Diagram showing the medallion architecture data enrichment scenario using update policies solution.

Data routing

A special case of data enrichment occurs when a raw data element contains data that must be routed to a different table based on one or more attributes of the data itself.

Consider an example that uses the same base data as the previous scenario, but this time there are three messages. The first message is a device telemetry message, the second message is a device alarm message, and the third message is an error.

To handle this scenario, three update policies are used. The Get_Telemetry update policy filters the device telemetry message, enriches the data, and saves it to the Device_Telemetry table. Similarly, the Get_Alarms update policy saves the data to the Device_Alarms table. Lastly, the Log_Error update policy sends unknown messages to the Error_Log table, allowing operators to detect malformed messages or unexpected schema evolution.
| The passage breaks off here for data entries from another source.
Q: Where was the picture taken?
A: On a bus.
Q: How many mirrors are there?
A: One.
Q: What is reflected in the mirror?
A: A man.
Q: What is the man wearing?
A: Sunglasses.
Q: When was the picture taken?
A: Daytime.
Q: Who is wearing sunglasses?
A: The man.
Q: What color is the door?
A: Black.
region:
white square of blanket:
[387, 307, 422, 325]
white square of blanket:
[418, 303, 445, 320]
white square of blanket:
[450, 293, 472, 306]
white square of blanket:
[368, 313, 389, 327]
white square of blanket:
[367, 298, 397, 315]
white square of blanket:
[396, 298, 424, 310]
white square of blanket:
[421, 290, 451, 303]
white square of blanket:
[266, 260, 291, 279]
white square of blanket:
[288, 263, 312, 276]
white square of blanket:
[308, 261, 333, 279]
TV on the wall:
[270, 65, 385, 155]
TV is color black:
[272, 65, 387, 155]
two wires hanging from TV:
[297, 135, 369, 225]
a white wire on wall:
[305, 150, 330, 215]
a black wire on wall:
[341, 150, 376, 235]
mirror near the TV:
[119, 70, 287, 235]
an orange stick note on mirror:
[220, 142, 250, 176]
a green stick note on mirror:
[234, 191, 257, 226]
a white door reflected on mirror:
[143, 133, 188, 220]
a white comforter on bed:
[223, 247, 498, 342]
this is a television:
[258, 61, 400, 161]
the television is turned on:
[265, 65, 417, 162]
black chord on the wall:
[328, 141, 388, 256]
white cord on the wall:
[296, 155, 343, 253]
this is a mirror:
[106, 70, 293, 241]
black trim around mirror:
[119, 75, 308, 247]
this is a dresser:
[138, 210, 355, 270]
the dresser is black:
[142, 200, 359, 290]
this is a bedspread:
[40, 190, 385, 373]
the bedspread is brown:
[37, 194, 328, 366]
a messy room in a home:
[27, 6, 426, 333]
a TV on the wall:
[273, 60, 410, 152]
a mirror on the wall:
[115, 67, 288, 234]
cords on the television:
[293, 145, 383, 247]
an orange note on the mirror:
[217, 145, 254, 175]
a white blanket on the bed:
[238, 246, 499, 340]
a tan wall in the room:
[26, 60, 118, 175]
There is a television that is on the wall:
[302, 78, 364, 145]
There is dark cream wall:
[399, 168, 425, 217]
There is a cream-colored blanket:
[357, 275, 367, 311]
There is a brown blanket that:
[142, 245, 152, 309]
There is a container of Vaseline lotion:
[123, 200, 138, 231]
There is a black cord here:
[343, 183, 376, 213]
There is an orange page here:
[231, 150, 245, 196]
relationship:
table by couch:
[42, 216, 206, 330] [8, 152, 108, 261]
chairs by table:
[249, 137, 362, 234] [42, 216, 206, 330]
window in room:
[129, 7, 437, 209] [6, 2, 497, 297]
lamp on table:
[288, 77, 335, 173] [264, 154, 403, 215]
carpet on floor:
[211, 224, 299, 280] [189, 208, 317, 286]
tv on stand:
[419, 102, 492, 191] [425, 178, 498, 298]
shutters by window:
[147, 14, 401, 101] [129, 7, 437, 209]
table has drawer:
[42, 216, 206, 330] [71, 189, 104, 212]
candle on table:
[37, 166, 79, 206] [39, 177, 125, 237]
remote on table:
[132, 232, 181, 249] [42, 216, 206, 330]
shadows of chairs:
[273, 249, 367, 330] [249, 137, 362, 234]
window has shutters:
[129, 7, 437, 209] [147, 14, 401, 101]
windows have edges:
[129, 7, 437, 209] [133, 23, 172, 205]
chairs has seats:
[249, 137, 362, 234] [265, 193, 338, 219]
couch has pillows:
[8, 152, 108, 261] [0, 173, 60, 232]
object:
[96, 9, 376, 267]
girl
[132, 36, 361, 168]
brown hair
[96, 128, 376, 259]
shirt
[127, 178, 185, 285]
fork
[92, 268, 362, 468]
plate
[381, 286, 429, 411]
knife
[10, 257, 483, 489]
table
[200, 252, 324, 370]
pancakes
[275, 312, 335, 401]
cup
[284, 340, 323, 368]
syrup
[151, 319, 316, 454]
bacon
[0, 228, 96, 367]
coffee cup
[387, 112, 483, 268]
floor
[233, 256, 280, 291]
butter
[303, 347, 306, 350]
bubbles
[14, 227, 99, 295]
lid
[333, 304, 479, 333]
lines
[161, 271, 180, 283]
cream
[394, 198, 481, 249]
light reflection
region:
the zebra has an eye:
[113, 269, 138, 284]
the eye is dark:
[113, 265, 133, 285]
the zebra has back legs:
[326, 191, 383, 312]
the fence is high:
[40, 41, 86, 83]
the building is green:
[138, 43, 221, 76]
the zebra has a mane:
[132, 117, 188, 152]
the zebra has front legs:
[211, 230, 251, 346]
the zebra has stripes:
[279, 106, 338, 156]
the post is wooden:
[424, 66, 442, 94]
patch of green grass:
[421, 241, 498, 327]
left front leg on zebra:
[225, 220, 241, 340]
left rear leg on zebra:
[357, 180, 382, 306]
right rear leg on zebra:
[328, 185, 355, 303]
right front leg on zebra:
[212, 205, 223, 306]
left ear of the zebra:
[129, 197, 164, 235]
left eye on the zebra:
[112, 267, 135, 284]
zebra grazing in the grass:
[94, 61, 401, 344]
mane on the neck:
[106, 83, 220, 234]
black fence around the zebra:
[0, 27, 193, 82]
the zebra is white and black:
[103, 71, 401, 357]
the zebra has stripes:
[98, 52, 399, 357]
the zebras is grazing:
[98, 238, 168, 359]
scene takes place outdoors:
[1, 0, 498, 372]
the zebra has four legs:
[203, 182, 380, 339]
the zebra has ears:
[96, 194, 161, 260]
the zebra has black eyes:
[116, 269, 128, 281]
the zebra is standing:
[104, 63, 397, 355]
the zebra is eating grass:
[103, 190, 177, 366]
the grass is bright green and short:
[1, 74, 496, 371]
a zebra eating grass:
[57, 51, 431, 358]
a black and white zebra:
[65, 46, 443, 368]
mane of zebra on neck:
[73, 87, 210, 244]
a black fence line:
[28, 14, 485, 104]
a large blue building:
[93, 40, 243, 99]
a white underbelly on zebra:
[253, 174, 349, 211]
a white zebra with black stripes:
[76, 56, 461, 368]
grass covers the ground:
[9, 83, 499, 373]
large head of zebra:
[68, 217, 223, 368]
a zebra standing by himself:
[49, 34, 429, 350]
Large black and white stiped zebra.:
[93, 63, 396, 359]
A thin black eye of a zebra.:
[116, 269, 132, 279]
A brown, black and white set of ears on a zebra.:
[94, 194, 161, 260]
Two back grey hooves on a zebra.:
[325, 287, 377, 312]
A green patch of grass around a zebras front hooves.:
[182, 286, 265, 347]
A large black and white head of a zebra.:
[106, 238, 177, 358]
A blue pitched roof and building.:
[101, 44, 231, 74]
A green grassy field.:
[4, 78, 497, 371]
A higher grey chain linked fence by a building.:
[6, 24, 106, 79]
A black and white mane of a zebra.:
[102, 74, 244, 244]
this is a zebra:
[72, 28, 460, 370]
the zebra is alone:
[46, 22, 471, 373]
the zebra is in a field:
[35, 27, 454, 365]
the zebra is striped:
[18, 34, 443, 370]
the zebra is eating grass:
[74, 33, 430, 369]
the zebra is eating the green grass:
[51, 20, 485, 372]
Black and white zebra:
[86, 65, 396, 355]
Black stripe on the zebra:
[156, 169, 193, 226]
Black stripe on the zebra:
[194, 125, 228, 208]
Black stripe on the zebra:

The following diagram depicts the example with the three update policies.

Diagram showing the data routing scenario using update policies solution.

Optimize data models

Update policies on tables are built for speed. Tables typically conform to star schema design, which supports the development of data models that are optimized for performance and usability.

Querying tables in a star schema often requires joining tables. However, table joins can lead to performance issues, especially when querying high volumes of data. To improve query performance, you can flatten the model by storing denormalized data at ingestion time.

Joining tables at ingestion time has the added benefit of operating on a small batch of data, resulting in a reduced computational cost of the join. This approach can massively improve the performance of downstream queries.

For example, you can enrich raw telemetry data from a device by looking up values from a dimension table. An update policy can perform the lookup at ingestion time and save the output to a denormalized table. Furthermore, you can extend the output with data sourced from a reference data table.

The following diagram depicts the example, which comprises an update policy named Enrich_Device_Data. It extends the output data with data sourced from the Site reference data table.

Diagram showing the optimized data models scenario using update policies solution.